## Material supplied
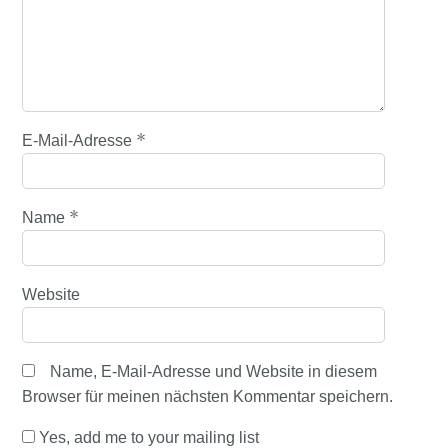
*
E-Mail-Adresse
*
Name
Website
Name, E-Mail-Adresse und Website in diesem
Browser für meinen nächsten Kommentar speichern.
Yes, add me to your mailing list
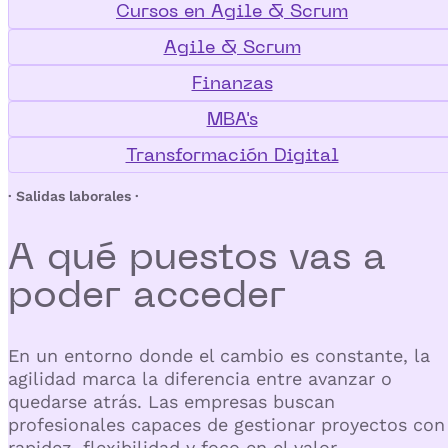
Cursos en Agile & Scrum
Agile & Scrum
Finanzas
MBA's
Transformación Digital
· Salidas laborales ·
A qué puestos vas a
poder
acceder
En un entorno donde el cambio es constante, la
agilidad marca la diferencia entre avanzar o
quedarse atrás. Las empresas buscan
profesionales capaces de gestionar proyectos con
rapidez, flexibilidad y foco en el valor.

## What you are asked to do
Your answer should be the lines above that contain the word "Name", copied out.

## Solution to the exercise
Name
Name, E-Mail-Adresse und Website in diesem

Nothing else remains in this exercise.